Bailey v. Glover has never been overruled nor modified in this court and has been approved and followed. Rosenthal v. Walker, 111 U.S. 185, 190; Traer v. Clews, 115 U.S. 528, 537, 538; Kirby v. Lake Shore & Michigan Southern Railroad, 120 U.S. 130, 136; Avery v. Cleary, 132 U.S. 604, 609. It was also applied in the Court of Appeals for the Ninth Circuit in the case of Linn & Lane Timber Co. v. United States, 196 Fed. Rep. 593; 203 Fed. Rep. 394.

*449 It is true that Mr. Justice Brewer, in delivering the opinion of the court in United States v. Winona & St. Peter R.R. Co., 165 U.S. 463, 476, said that no matter what the mistake or error of the Land Department was, or what the frauds of the patentee, the patent would become conclusive as a transfer of title after the lapse of six years. But the learned Justice said in the same opinion that this limitation could not be availed of because the suit was commenced before the expiration of the time prescribed, and that it was referred to as showing the purpose of Congress to uphold titles arising under certification or patent after the lapse of a certain time. It therefore appears that the question was not involved in that case. Nor does it contain any discussion of the doctrine previously laid down in Bailey v. Glover, supra.

In United States v. Chandler-Dunbar Co., 209 U.S. 447, cited by appellants, no question was made as to the effect of concealment of fraud until after the running of the statute. The same is true of Louisiana v. Garfield, 211 U.S. 70, also relied upon by appellants.

When Congress passed the act in question the rule of Bailey v. Glover was the established doctrine of this court. It was presumably enacted with the ruling of that case in mind. We cannot believe that Congress intended to give immunity to those who for the period named in the statute might be able to conceal their fraudulent action from the knowledge of the agents of the Government. We are aware of no good reason why the rule, now almost universal, that statutes of limitations upon suits to set aside fraudulent transactions shall not begin to run until the discovery of the fraud, should not apply in favor of the Government as well as a private individual.

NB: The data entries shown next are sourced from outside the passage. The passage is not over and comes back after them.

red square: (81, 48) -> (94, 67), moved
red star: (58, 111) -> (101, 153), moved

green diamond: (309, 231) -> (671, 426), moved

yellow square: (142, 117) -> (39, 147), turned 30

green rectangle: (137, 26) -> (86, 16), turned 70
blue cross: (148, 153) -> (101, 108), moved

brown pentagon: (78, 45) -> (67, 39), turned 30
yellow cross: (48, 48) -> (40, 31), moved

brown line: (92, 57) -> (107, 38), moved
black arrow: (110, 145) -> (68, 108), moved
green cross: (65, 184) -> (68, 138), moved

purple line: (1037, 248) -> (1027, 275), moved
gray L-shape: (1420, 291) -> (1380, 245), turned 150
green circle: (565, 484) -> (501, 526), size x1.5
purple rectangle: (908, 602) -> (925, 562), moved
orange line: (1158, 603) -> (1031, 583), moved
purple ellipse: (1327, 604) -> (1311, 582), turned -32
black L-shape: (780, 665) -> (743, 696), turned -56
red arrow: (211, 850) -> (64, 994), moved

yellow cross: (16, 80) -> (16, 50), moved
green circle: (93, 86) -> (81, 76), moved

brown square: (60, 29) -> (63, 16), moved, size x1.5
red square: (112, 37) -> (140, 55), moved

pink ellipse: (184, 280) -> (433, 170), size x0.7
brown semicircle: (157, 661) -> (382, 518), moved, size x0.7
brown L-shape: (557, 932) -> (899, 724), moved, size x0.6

It is not our belief that Congress intended that the Government should be deprived of title to public lands by those who added to the fraud by which they were obtained, artifices which enabled them to conceal the fraudulent manner *450 in which they were secured until the action was supposed to be barred by the lapse of six years.

The decree of the Circuit Court of Appeals is

Affirmed.

MR. JUSTICE McKENNA and MR. JUSTICE VAN DEVANTER dissent.

MR. JUSTICE McREYNOLDS took no part in this decision.

NOTES

[1] Counsel, on both sides, referred to the legislative history of the act under construction and that of March 2, 1896, 29 Stat. 42.